At the point of specifying the factors affecting dissent behavior, studies have revealed that exhibition of dissent behavior by the organizational members is related to the individual, relational and organizational determinants (Kassing 2000; Kassing 2008). From the view of individual variables, the personality of the members of the organizations plays a role in exhibiting dissent behavior in terms of locus of control, verbal aggressiveness, and argumentativeness. In their study, Kassing and Avtgis (1999) stated that higher tendency to verbal aggressiveness is the predictor of the latent dissent due to the lack of discussion eventuality with top management. On the other hand, the locus of control concept points out perception of people whether the results of their behaviors are internal or external. Accordingly, individuals having an internal locus of control attribute the consequences of events to themselves while people having an external locus of control tend to ascribe the results of issues to external factors. Kassing and Avtgis (2001) demonstrated that employees having an internal locus of control tend to show articulated dissent behavior. Lastly, argumentativeness is the ability to express the contradictory issues witnessed in any situation or place whereby being more argumentative for the employees leads them to articulated dissent behavior (Kassing & Avtgis, 1999). Additionally, employees who have higher level engagement tend to show articulated dissent while the higher turnover intention of employees related to use of latent or displaced dissent behavior (Kassing et al., 2012). Employees’ burnout also predictor of the low level of using articulated dissent behavior because of isolating them from the organizational environment (Avtgis et al., 2007). On the other hand, employees working in nonmanagement status reported using significantly more latent dissent (Kassing & Armstrong, 2002) while age and work experience of employees have associated negatively with an expression of displaced dissent (Kassing & DiCioccio, 2004).

Another crucial factor having an impact on the dissent behavior is relational determinants which refer to the quality of the relationship between superiors, subordinates and organizational members generating relational network within the organizations. As such, strong superior-subordinate relationship is a predictor of the articulated dissent behavior (Kassing, 1997; Kassing & Avtgis, 1999) while employees who have the problem of developing good relations and interaction with managers choose to share their contradictory opinions with co-workers and show the latent dissent behavior (Kassing, 2000a). In this vein, having confidence in supervisors has impinged on their use of articulated dissent behavior (Payne, 2014).

◇ ◇ ◇ ◇ ◇

_Given problem 1_
In the text on employee dissent, what did Kassing and Avtgis (2001) find about employees with an internal locus of control?
_Given problem 2_
Continue the passage on employee dissent from the point where it ends.

◇ ◇ ◇ ◇ ◇

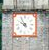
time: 9:54
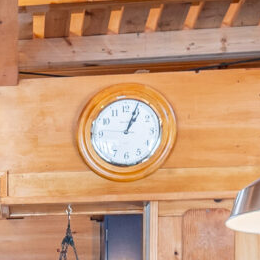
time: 1:03
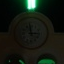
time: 2:58
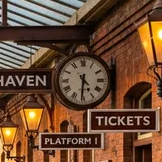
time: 4:31
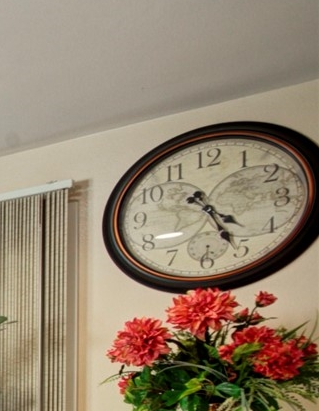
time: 4:25
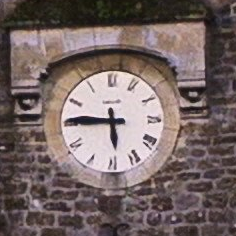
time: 5:45
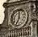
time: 7:00
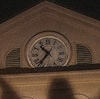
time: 10:36
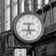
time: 5:32
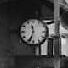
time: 11:33
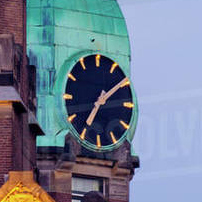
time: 7:09
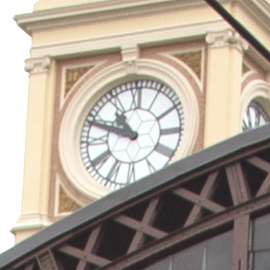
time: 10:48
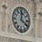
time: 12:20
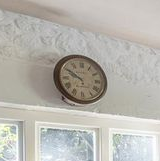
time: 9:50
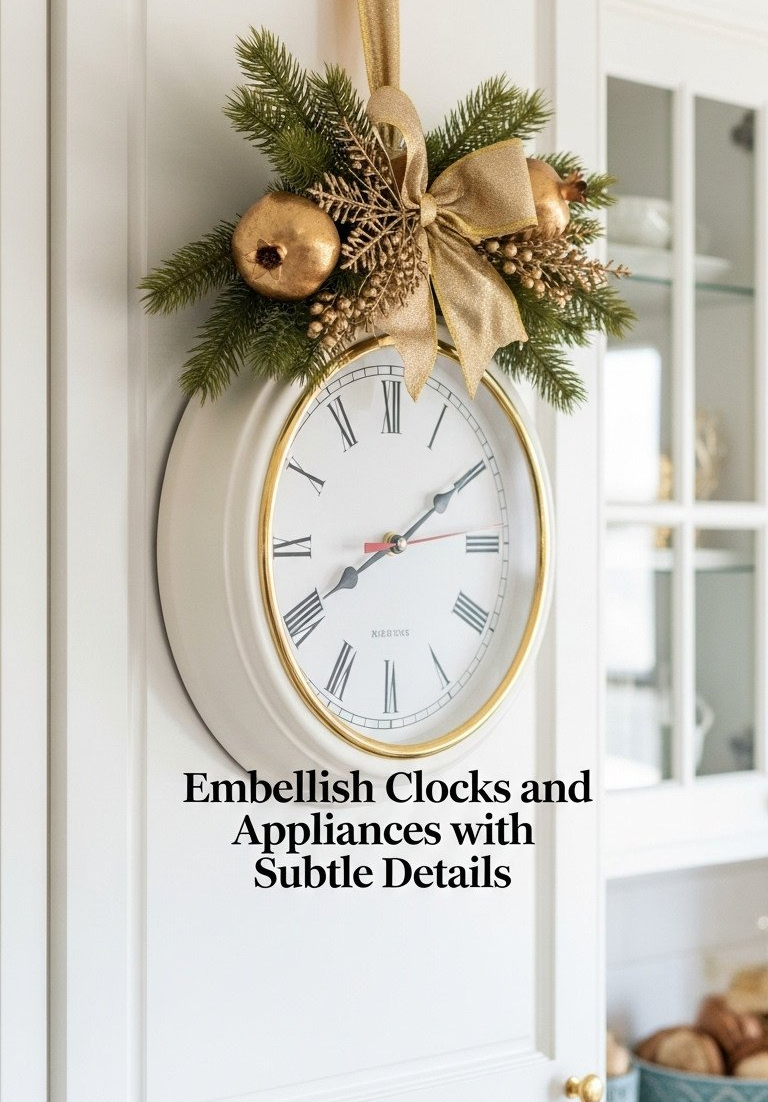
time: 8:09
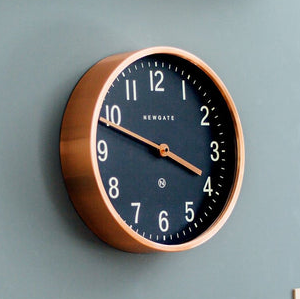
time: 3:48
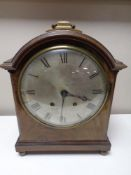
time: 6:18
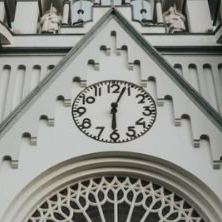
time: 6:03
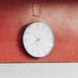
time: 10:40
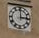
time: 2:59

◇ ◇ ◇ ◇ ◇

_Exercise response 1_
They tend to show articulated dissent behavior.

_Exercise response 2_
Investigated in terms of organizational variables, organizational climate is one of these factors coupled with dissent behavior. Kassing (2008) accentuated that employees choose articulated dissent behavior in the organizational climate tolerating and encouraging the sharing the opinions. Meanwhile, organizational climate based on teamwork, participation in decision making and information sharing propel employees to share their contradictory opinions with their managers (Otken & Cenkci, 2015). Similarly, workplace freedom of speech has an impact on the use of articulated and latent dissent in the organization (Croucher, Zeng, Rahmani, & Cui, 2017). Organizational justice is also decisive in behaviors of the organizational members in the way of creating a perception of fairness in all organizational activities and decision-making process. Employees who have a notion about a higher level of fairness in the organizations tend to use the articulated dissent and reduce the use of displaced dissent behavior (Kassing & McDowell, 2008). Goodboy, Chory and Dunleavy (2008) found that perception of distributive and interpersonal justice reduces the use of latent dissent. Besides, organizational assimilation referring the integration of employees to organizational culture through the perception of familiarity with coworkers, familiarity with supervisors, recognition, involvement and job competency has an effect on the expressing dissent messages to managers and supervisors (Goldman & Myers, 2015).

Drawing on the above discussion, in this study we analyzed the effect of dissent behavior of employees on their turnover intention and job insecurity feeling to contribute enlightening the consequences of this behavior.

Organizational Dissent and Turnover Intention

The turnover intention of the workforce resulting from dissatisfaction in the work environment conduces not only to losing qualified labor but also incurring extra recruitment costs. Therefore, these arguments have made it inevitable for researchers to conduct scientific studies about the turnover intention to examine reasons behind this behavior.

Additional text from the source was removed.